During the film's two riveting hours, I thought several times of Werner Herzog’s work. Aguirre: The Wrath of God would make a fine double bill with Apocalypto. Both are about man’s foolhardy quest to usurp his basic instincts. Herzog’s is bone-chilling and emotionally remote. Gibson’s tends toward melodrama, convention and blockbust. Of the two, only Apocalypto is guilty of the sin it seeks to illustrate: the folly of overreaching. It’s a movie that has little restraint, that resorts to some tired action-movie cliches, that features extravagant and gratuitous gore and violence, that betrays some of the fundamental flaws in Gibson’s directorial technique (which is sometimes a little too clean for the subject matter).

But when it’s on, it’s on. The central chase in the movie made me think of Speed. Complication piled upon complication, climax upon climax. It’s relentless. It throttles your stomach, tests your patience, tantalizes and adrenalizes. “Where is this going?” you think, and then it gets there, and all you can utter is a “whoa,” like Keanu.

With his giant casts and gianter production ambitions, Mel Gibson is a latter-day Cecil B. DeMille. Purely by the numbers and technical specs, Apocalypto is a serious directorial feat. It’s virtuosic. Gibson creates and maintains a world that is totally believable and organic (save for a few laughable anachronisms of language). If you're looking for history, look elsewhere. This is not about the Mayan empire; it uses the concept of an empire as a backdrop. This movie is pure experience (good or bad). It comes straight from Gibson's reptile complex. It is basic and visceral and lustful for blood and wants to wring you out like a sponge (which is better than most movies, which want to pet you on the head).

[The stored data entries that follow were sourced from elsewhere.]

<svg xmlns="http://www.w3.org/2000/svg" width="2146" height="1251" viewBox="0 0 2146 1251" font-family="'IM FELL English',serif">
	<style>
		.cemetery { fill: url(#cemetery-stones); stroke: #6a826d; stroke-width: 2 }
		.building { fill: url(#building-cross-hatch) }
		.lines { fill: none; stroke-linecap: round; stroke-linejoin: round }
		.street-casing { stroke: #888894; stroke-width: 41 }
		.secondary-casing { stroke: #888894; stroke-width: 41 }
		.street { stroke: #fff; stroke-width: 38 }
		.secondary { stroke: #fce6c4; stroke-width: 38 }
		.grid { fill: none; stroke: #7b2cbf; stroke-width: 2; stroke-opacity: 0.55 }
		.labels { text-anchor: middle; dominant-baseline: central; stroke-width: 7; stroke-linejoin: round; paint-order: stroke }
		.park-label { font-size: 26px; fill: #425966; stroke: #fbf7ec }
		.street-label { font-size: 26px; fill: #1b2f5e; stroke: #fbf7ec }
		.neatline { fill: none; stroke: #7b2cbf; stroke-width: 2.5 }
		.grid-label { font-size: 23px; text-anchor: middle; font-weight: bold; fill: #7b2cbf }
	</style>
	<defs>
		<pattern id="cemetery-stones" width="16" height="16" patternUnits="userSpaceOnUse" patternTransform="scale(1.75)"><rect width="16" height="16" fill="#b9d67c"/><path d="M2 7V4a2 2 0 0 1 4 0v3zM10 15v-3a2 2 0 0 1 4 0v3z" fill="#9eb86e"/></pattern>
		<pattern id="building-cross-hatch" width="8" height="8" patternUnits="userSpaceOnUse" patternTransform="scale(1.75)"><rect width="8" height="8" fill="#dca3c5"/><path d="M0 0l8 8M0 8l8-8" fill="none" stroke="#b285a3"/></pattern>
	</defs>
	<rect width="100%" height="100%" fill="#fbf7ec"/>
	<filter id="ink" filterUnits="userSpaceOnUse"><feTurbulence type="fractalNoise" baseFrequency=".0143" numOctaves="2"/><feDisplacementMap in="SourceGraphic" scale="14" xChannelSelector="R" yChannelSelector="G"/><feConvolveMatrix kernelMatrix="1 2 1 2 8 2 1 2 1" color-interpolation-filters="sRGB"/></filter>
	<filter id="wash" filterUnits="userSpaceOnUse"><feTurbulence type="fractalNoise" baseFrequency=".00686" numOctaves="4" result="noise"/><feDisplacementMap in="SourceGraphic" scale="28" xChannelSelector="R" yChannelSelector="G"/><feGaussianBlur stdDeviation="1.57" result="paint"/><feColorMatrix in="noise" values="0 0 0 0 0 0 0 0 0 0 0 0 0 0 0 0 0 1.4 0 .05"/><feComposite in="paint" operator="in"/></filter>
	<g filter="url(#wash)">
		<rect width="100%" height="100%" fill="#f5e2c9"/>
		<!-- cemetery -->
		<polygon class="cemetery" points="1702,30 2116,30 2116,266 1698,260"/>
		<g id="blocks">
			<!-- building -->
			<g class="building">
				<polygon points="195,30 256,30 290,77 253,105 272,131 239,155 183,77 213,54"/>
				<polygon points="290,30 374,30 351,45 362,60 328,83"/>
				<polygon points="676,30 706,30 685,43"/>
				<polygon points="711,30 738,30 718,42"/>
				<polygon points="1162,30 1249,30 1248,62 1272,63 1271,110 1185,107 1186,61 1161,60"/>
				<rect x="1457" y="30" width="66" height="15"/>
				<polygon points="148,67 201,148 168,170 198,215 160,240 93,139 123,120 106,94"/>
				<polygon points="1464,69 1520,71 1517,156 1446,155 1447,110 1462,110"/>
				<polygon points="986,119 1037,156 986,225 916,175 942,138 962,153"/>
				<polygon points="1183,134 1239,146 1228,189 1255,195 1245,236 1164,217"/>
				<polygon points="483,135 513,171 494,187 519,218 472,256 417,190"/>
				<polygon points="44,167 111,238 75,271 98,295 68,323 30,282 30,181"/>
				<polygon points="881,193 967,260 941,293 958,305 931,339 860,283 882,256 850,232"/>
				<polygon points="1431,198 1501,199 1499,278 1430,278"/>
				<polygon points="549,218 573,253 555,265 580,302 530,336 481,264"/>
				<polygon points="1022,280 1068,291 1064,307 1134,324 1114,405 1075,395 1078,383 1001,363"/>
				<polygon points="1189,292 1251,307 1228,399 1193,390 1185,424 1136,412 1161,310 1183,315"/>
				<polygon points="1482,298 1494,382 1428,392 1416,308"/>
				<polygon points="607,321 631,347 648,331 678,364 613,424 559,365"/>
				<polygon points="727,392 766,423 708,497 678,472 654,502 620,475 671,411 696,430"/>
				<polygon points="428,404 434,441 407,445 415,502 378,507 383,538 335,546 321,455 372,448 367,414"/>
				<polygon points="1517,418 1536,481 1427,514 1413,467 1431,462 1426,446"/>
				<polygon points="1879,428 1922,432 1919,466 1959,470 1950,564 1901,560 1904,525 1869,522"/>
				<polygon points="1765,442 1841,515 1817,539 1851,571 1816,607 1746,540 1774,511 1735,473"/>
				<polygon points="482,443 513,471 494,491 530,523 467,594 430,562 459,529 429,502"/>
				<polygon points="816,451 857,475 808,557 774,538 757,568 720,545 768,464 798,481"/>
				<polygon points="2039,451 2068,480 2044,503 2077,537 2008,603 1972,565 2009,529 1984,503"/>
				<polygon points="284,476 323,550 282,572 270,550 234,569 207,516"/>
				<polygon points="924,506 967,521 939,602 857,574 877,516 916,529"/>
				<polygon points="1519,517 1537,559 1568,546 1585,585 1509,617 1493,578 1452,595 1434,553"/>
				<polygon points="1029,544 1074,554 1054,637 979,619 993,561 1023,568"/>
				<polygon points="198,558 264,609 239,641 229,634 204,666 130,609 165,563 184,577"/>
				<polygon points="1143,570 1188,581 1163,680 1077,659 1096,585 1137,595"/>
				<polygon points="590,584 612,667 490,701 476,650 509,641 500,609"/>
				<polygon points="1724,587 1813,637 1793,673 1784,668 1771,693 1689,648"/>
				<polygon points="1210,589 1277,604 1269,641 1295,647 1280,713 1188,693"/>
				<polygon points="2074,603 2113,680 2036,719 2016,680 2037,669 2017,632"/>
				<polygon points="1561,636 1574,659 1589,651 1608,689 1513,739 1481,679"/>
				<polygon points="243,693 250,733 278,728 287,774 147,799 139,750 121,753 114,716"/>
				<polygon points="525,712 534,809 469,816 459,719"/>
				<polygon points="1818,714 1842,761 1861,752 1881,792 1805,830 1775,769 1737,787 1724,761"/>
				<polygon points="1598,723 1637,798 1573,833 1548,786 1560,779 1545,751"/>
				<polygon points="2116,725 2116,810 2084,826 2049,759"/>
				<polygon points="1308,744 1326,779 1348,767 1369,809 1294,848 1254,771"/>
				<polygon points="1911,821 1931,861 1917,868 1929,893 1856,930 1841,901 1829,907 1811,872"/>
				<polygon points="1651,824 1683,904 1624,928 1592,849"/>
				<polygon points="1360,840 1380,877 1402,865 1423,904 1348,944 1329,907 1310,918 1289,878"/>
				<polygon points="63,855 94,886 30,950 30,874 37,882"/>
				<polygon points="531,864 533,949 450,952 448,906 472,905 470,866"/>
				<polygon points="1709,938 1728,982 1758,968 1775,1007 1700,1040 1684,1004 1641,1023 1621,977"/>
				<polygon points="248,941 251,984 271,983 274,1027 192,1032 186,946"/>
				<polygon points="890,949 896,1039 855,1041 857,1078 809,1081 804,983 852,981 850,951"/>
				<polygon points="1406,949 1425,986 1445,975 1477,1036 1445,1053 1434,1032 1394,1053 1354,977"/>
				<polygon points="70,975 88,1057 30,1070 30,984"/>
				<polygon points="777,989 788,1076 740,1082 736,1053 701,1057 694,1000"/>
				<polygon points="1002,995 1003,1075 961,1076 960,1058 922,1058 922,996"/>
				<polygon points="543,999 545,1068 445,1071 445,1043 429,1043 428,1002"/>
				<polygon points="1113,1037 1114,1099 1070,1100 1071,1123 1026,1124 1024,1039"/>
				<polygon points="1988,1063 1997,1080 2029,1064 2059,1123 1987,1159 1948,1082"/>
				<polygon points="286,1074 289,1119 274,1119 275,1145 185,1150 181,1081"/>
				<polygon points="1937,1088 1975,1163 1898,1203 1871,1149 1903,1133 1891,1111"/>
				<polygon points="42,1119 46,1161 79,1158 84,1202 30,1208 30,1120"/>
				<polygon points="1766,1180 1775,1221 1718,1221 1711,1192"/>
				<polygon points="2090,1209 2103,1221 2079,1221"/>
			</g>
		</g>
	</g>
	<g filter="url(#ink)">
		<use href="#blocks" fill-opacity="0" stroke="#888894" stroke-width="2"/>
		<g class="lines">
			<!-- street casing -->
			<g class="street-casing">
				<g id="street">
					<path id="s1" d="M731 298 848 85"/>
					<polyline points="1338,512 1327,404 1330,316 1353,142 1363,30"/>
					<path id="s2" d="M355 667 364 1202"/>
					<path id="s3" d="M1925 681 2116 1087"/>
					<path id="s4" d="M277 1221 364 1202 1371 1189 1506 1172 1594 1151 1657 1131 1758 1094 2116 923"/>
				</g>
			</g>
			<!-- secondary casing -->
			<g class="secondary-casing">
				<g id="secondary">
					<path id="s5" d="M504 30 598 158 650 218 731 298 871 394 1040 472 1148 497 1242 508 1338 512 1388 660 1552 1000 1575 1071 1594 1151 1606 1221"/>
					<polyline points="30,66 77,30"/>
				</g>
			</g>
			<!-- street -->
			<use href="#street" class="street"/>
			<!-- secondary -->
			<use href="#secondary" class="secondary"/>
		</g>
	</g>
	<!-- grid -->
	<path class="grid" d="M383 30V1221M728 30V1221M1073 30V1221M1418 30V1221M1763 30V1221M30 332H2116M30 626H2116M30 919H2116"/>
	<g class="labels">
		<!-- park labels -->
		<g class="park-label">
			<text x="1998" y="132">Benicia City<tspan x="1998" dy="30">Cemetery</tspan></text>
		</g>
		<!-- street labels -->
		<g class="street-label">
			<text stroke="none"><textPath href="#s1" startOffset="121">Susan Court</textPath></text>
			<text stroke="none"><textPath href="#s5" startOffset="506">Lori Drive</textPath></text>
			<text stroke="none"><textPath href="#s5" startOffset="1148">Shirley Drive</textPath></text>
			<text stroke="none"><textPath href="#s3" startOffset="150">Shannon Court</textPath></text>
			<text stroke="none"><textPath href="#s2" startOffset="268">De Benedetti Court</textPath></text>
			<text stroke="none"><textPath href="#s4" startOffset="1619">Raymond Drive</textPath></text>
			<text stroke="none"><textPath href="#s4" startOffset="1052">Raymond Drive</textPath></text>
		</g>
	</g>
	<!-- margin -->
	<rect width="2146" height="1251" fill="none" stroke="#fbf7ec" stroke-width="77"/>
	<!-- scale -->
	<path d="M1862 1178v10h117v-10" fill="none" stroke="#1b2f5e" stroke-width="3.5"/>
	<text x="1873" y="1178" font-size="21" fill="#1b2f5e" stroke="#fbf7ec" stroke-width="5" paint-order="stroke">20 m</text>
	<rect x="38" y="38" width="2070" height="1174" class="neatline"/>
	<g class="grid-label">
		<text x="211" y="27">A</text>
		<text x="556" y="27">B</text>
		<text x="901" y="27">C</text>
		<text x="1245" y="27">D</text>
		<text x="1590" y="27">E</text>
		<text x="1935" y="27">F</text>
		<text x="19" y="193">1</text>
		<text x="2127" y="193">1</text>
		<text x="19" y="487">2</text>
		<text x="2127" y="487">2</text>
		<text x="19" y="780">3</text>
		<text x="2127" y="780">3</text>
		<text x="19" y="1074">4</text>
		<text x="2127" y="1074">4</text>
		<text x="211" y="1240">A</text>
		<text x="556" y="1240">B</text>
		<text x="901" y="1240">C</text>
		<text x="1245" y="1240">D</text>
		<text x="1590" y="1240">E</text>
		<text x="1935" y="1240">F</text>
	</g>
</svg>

If a movie’s quality depends on the successful and thorough realization of its intention, then The Passion of the Christ was stellar. It was a vivid illustration of passion (aka torture) and is one of two films in the small genre of “bearing witness to sacrifice” (the other is United 93). I didn’t "enjoy" The Passion for a second. It made me nauseous and irritable (like Apocalypto). It was relentless. But I took quiet pleasure in Gibson’s drive to do whatever the hell he wants. He has a vision, and he throws it up onscreen without hesitation or obstruction. This is a filmmaker who has dark visions, and demons, and exorcises them onscreen. Perhaps it is therapy for him, even if it turns out to be torture for us (as in The Passion, in which Gibson sought solely to suffer along with Christ, and succeeded in that venture). Either way, there was more I liked about Apocalypto than disliked, even if I have no wish to see it again soon.

I want to talk about specifics, but only after the film opens (Dec. 8) and people have seen it. Til then, don’t read any more reviews. Hoity-toity critics will want to send you in with a prescribed mindset. They'll automatically discount the film's merits based on their prejudice against Gibson's personal wackery (which has nothing to do with the quality of his filmmaking). Keep an open mind, see it if you want, then come find me and we'll talk.